Sağlanan metin>
● ● ● ● ●

Orhan Okay, bir konuşmasında öyküyü tanımlarken biraz mektup, biraz şiir, biraz denemedir diyordu. Öykü edebiyatın bütün türlerinden beslenen bir damar taşıyor. Anılar, mektuplar, günlükler, denemeler, şiirler… Selvigül K. Şahin'in öykülerinde, yazılış dönemleri geniş bir yelpazeyi kapsasa bile, metne sindirilmiş bir şiiriyet var. Şahin, öykü evrenini kurarken şiirin olanaklarından, şiirsel diye ifade edebileceğimiz kelimelerden, kelimelerin ahenginden ciddi olarak istifade etmiş. İyi bir kelime işçiliği yapmış. Hal böyle olunca, yazılan öyküler de okurun bamteline dokunan öyküler oluvermiş.

Kitabın ilk öyküsü, Eylül Sancısı. İhtilallerle, 11 Eylül'lerle anılan, azığı acılar olan bir öykü. Bir beklenti var. Susuz, çöl gibi yanan, kavrulan bir yazın arkasından eylül yağmurlarıyla yağması beklenen birileri var. Ama bu beklentilerin sahibi, dengelerin alt üst olduğu bir eylül sabahı, gözlerini dünyaya açan yavrusunu kollarına aldığında yorgundur. Dünyanın her neresine düşerse düşsün, o ateşle yanan bir anne var. Bu anne, eylüller bahane edilip de bombalanan yerlerin acısını yüreğinde hissetmektedir dünyanın dengesizliğine inat. Bir yerde köpek mamasına yılda on sekiz milyon dolar harcanırken bir yerde de kıvırcık saçlı, iskelet haline dönmüş insanların aynı televizyon ekranlarında gösterilmesi, eylülün sancısını katmerlendiriyor.

Yaşamın ve aşkın acısı aynı eylül karesinde kendine yer buluyor Şahin'in öykülerinde. Aşka en çok yakışan, edeptir anlayışı içerisinde masum, utangaç, hassas bir dengenin gözetildiği aşklar yer alıyor Eylül Sancısı'nda.

● ● ● ● ●

Sağlanan veriler>
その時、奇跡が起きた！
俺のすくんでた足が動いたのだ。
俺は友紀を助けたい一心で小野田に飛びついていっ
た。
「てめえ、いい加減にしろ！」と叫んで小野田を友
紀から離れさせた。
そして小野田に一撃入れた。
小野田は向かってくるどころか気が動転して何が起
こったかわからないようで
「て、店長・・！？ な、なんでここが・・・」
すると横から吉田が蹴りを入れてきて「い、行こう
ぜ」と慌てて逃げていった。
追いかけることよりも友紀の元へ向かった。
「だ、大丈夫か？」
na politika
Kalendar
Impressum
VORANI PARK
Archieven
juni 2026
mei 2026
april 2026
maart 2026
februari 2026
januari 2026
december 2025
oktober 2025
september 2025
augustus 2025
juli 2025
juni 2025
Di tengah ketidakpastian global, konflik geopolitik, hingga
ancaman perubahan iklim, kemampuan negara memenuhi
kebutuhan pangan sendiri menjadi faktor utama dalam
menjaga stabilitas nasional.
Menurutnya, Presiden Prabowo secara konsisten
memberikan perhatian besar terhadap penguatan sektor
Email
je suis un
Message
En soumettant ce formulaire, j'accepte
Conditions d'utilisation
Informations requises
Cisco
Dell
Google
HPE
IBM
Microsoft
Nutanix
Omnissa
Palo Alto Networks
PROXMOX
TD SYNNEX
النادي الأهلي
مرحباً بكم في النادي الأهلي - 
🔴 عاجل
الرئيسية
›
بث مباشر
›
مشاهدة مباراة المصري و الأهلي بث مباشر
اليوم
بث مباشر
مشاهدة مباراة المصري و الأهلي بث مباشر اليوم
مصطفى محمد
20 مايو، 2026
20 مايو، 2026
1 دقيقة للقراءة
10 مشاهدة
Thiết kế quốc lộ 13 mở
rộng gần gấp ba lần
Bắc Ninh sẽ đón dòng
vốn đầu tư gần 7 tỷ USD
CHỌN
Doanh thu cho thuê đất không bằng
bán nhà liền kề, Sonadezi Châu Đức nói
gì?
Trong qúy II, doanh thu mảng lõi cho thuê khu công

● ● ● ● ●

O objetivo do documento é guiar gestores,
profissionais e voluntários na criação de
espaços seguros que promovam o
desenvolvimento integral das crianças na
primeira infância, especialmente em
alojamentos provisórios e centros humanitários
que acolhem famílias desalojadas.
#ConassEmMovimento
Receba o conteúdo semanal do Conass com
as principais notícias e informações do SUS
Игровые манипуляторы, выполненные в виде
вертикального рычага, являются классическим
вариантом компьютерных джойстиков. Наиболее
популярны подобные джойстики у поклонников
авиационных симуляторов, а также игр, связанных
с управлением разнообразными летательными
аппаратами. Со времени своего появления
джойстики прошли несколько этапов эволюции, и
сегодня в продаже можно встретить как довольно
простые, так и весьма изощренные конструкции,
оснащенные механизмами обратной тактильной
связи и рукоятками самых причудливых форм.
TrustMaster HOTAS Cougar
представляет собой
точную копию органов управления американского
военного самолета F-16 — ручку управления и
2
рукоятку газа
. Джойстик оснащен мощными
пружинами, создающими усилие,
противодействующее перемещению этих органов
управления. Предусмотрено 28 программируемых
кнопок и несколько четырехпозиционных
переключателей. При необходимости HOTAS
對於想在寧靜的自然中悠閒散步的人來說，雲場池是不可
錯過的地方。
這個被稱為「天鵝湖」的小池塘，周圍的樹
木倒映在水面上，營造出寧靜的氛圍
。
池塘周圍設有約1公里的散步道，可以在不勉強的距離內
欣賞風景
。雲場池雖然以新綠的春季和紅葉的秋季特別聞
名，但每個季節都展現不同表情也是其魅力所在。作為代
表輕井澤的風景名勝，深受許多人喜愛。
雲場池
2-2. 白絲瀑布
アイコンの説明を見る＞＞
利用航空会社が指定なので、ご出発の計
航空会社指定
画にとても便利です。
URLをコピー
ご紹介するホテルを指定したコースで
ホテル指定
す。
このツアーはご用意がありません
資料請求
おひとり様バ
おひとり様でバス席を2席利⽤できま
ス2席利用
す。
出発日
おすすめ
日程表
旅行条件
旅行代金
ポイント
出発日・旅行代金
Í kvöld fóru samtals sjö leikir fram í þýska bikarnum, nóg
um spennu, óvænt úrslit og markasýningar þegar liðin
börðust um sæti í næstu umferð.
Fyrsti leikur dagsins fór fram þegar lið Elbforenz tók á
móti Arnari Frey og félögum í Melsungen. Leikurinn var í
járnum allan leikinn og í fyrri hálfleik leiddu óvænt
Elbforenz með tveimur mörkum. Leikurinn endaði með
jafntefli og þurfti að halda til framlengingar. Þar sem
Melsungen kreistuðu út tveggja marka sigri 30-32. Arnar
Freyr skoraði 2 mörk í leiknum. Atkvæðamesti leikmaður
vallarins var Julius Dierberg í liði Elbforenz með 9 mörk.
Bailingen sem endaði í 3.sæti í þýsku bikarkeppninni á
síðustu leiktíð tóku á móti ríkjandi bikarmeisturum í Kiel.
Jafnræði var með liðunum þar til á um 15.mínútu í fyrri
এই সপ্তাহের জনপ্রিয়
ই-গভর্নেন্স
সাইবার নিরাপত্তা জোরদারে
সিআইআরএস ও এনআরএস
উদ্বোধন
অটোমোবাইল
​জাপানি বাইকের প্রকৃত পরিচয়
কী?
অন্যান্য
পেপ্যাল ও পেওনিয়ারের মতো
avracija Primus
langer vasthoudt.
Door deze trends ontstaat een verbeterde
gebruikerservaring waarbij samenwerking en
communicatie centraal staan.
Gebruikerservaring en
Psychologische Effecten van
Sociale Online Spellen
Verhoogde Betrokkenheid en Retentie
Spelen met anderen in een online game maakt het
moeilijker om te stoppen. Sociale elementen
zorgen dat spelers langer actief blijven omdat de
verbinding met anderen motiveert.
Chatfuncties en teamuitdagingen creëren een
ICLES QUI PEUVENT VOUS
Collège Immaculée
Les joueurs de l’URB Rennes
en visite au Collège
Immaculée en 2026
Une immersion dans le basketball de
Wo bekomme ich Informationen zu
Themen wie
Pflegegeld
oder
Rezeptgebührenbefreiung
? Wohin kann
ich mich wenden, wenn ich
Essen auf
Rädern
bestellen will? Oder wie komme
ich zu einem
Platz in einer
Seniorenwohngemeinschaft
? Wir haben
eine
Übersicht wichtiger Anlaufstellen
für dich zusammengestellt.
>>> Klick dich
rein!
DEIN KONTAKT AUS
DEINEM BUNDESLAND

● ● ● ● ●

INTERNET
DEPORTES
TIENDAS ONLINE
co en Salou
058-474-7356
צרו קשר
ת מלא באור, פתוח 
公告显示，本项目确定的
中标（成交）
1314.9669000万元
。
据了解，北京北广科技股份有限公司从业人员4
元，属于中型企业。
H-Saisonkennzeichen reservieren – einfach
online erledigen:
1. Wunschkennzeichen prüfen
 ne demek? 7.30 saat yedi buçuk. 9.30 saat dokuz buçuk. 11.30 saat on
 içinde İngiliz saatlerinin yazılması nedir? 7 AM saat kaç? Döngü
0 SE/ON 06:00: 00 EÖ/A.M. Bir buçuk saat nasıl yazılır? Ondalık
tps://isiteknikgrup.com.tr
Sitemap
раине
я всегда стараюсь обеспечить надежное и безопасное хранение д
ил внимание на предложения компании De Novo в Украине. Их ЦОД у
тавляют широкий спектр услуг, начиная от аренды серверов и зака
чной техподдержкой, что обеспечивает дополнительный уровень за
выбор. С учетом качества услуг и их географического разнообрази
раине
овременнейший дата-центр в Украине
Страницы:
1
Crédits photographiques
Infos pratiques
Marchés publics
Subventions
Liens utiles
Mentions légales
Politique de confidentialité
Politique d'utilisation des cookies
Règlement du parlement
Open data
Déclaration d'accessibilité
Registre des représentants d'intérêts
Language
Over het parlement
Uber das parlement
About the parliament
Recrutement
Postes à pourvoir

● ● ● ● ●

Görev 1> Sağlanan metinde öykünün beslendiği türler olarak art arda sayılan ve üç noktayla biten listedeki türleri sıralayın.
Görev 2> Sağlanan metne göre bir yerde köpek mamasına yılda ne kadar harcanıyor?
Görev 3> Lütfen sağlanan metinden "Yaşamın ve aşkın" sözlerini içeren ifadeyle açılıp "alıyor Eylül Sancısı'nda." ile kapanan bölümü aynen kopyalayın.

Yanıt 1> Anılar, mektuplar, günlükler, denemeler, şiirler

Yanıt 2> Yılda on sekiz milyon dolar.

Yanıt 3>
Yaşamın ve aşkın acısı aynı eylül karesinde kendine yer buluyor Şahin'in öykülerinde. Aşka en çok yakışan, edeptir anlayışı içerisinde masum, utangaç, hassas bir dengenin gözetildiği aşklar yer alıyor Eylül Sancısı'nda.